The task
Look through the data below. Collect every line where the word "round" occurs.

Records supplied
"""

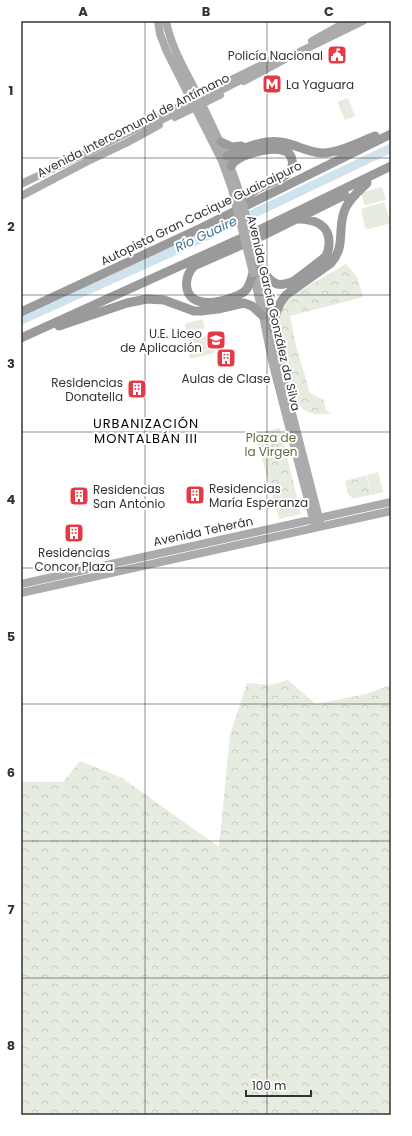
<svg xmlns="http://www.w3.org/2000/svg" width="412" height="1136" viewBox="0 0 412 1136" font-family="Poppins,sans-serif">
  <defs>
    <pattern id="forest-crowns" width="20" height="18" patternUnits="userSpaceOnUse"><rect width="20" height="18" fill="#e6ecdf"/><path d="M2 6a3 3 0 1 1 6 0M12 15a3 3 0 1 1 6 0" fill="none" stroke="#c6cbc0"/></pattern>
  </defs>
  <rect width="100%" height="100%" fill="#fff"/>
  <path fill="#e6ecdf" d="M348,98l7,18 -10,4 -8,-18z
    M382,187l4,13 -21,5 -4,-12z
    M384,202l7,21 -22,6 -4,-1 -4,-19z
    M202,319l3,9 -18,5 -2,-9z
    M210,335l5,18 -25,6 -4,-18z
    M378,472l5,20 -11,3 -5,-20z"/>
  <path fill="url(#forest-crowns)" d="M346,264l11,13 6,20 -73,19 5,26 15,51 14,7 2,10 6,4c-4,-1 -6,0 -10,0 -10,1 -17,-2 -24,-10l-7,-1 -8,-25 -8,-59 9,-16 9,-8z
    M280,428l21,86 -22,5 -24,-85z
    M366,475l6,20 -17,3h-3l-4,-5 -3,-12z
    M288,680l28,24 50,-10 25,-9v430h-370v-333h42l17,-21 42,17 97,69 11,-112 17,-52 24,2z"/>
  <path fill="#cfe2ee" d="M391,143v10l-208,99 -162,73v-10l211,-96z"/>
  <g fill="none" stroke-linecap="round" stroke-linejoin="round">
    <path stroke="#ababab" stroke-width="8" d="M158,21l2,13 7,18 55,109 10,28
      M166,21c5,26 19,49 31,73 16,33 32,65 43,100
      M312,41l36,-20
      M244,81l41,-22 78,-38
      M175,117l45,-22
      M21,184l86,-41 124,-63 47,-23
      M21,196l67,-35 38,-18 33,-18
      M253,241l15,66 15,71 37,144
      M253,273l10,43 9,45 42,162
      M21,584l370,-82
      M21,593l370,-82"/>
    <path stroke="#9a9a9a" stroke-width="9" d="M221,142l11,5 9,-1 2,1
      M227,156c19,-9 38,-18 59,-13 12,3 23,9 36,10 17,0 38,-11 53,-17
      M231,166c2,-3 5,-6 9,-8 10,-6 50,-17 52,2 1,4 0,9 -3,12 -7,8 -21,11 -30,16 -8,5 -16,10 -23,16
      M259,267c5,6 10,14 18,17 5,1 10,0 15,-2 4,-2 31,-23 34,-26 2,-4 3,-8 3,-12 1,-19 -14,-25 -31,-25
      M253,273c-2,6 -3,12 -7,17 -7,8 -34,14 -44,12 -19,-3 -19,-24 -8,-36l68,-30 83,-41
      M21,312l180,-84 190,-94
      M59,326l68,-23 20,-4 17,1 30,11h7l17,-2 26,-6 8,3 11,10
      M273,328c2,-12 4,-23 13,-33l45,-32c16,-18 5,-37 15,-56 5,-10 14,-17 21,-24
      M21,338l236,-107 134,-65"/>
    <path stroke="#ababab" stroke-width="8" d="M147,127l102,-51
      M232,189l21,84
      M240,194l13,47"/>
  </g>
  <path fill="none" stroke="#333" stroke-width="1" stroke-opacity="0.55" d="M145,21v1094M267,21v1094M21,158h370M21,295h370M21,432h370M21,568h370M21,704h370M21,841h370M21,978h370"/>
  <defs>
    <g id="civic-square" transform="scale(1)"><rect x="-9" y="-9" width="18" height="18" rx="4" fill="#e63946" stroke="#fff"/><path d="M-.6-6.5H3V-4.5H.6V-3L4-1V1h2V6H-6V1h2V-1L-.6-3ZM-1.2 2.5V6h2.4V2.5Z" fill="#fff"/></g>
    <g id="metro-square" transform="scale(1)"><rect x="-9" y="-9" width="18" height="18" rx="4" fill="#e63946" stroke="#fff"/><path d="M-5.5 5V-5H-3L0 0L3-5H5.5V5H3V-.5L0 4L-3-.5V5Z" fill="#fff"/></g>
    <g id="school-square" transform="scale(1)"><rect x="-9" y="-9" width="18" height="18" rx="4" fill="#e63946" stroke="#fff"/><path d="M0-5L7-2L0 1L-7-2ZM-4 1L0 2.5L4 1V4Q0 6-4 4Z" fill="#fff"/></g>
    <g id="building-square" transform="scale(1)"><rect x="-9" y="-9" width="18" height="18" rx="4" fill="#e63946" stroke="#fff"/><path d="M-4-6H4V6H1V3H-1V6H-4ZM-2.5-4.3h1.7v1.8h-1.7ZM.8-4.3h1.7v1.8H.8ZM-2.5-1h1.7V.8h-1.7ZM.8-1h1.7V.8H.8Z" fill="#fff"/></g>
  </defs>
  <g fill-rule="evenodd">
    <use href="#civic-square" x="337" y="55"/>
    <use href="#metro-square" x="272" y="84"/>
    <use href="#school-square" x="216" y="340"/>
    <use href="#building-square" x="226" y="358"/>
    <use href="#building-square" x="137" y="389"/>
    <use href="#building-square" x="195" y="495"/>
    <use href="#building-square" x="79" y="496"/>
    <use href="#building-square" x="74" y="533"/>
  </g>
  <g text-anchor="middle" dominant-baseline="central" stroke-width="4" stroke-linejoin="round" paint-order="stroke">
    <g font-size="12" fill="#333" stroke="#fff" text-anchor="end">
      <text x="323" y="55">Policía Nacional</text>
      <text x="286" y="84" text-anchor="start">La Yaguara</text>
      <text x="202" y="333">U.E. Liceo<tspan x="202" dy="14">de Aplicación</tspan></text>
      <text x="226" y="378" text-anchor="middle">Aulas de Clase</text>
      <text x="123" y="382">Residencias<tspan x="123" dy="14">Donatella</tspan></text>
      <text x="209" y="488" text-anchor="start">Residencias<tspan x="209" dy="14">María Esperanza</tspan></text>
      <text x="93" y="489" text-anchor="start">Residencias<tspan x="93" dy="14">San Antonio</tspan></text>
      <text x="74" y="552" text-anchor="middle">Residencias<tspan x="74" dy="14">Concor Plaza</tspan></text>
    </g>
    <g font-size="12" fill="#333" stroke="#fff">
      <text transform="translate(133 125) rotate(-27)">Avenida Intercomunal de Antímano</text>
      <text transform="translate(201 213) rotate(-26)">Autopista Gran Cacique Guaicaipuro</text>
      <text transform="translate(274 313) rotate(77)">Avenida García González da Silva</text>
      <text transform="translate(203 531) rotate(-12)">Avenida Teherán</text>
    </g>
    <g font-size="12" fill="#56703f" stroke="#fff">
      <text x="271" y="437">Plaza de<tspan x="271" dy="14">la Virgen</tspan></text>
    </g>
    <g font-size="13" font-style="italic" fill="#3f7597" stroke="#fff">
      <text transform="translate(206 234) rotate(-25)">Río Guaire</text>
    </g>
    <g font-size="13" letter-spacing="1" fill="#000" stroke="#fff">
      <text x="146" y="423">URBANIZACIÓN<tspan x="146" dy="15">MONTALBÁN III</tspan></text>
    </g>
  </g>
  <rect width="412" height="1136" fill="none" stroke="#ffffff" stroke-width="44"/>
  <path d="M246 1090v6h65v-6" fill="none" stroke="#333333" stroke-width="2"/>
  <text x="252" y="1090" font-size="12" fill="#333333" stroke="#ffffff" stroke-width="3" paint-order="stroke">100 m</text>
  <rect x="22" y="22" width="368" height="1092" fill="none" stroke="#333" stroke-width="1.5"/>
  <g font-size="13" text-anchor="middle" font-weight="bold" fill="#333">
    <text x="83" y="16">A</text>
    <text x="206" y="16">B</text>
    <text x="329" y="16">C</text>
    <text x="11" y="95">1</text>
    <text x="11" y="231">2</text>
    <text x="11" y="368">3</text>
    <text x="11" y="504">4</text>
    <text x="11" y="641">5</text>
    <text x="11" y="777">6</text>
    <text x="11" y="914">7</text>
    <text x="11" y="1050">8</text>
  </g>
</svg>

"""

Answer below
  <g fill="none" stroke-linecap="round" stroke-linejoin="round">
  <g text-anchor="middle" dominant-baseline="central" stroke-width="4" stroke-linejoin="round" paint-order="stroke">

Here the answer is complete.